• [Exercise]:
Reproduce verbatim every line from the start of the rows through the line with "text_box In summary, God's", both ends included.

-------- Data listing

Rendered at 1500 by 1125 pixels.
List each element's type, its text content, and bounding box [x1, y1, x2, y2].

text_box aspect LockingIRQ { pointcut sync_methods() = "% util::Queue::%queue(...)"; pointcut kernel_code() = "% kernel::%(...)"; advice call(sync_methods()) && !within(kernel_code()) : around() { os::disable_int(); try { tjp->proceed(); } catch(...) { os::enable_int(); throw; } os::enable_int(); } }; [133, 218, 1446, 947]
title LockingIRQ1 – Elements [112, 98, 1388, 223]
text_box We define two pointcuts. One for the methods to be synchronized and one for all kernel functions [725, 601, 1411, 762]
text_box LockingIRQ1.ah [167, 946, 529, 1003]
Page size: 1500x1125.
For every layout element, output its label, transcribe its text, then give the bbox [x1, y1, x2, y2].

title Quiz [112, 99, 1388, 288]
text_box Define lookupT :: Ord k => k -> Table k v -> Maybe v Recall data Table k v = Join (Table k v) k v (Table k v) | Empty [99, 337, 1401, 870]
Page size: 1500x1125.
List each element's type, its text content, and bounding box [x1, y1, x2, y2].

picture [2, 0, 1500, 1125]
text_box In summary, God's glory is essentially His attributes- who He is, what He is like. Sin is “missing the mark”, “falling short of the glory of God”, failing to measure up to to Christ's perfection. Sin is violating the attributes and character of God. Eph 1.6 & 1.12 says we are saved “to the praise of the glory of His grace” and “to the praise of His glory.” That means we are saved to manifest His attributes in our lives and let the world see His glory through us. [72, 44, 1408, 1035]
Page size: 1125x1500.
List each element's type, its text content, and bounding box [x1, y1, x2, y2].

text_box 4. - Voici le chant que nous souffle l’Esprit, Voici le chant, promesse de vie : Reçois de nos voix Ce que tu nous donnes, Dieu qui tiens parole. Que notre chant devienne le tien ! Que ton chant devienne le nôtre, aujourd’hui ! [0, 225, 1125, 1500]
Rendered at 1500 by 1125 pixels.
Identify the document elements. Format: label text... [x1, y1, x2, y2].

----------------

• [Expected answer]:
Rendered at 1500 by 1125 pixels.
List each element's type, its text content, and bounding box [x1, y1, x2, y2].

text_box aspect LockingIRQ { pointcut sync_methods() = "% util::Queue::%queue(...)"; pointcut kernel_code() = "% kernel::%(...)"; advice call(sync_methods()) && !within(kernel_code()) : around() { os::disable_int(); try { tjp->proceed(); } catch(...) { os::enable_int(); throw; } os::enable_int(); } }; [133, 218, 1446, 947]
title LockingIRQ1 – Elements [112, 98, 1388, 223]
text_box We define two pointcuts. One for the methods to be synchronized and one for all kernel functions [725, 601, 1411, 762]
text_box LockingIRQ1.ah [167, 946, 529, 1003]
Page size: 1500x1125.
For every layout element, output its label, transcribe its text, then give the bbox [x1, y1, x2, y2].

title Quiz [112, 99, 1388, 288]
text_box Define lookupT :: Ord k => k -> Table k v -> Maybe v Recall data Table k v = Join (Table k v) k v (Table k v) | Empty [99, 337, 1401, 870]
Page size: 1500x1125.
List each element's type, its text content, and bounding box [x1, y1, x2, y2].

picture [2, 0, 1500, 1125]
text_box In summary, God's glory is essentially His attributes- who He is, what He is like. Sin is “missing the mark”, “falling short of the glory of God”, failing to measure up to to Christ's perfection. Sin is violating the attributes and character of God. Eph 1.6 & 1.12 says we are saved “to the praise of the glory of His grace” and “to the praise of His glory.” That means we are saved to manifest His attributes in our lives and let the world see His glory through us. [72, 44, 1408, 1035]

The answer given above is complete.